Nathan P. Siegel, Ph.D., P.E., assistant professor of mechanical engineering at Bucknell, helped to arrange a tour of the university’s facilities and invited our cameras to film the tour and a student event in the maker space. Thank you, Nathan!
Bucknell was recognized as a national leader in promoting the maker culture in 2014, when members of the engineering faculty were invited to take part in the first White House Maker Faire.
The Bucknell Makers website calls the campus movement “an expression of the liberal arts at Bucknell – taking technology, culture, environment and aesthetics, and bringing it all together to create something of value uniquely your own.”
I am excited to see Penn College and Bucknell University – higher education institutions with different missions – are on the same page when it comes to appreciating the connections between expanding the mind and engaging the body in hands-on activities.
Working Class: Dream and Do featured video filmed in the Bucknell maker space. The documentary, produced by Penn College and WVIA Public Media, gave viewers an opportunity to see that the two central Pennsylvania campuses, less than 25 miles apart, share a desire to connect students with the maker movement.
A Penn College faculty roundtable discussion now available for viewing online also explored the movement’s blending of physical “making” with academic learning.
“It seems like sometimes students are stereotyped,” said Rob Wozniak, associate professor of architectural technology. “‘No, that’s not for you. You can’t do that.’ Who says? Who says I can’t do that?”
“Who says? Who says I can’t do that?”
Encouraging students of all ages to pursue a wide variety interests within a community of “doers” — in home workshops and public maker spaces — can help them make connections between theories and application. That kind of learning can be a foundation for success in the workplace.

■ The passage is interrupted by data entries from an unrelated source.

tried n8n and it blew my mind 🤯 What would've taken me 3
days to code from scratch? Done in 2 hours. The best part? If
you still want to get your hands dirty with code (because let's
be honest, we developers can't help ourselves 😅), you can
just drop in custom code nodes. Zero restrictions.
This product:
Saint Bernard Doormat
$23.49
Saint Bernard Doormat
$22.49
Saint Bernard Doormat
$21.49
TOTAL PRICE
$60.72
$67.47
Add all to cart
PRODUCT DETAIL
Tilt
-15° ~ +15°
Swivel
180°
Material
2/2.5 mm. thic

Andrea McDonough Varner, art department coordinator in the Williamsport Area School District, said the movement can help build “stronger thinkers and better designers” that can “really push industries forward.”
“It’s connecting, it’s collaborating, it’s interacting,” she said.
In maker spaces, we have the opportunity to build communities of dreamers and doers who can lead the next wave of innovation and introduce works of art that impact individuals and societies.
Now it is up to us to find spaces — in our homes, schools, public buildings, and workplaces — where we encourage creativity. The movement needs us to do our part, to make a difference.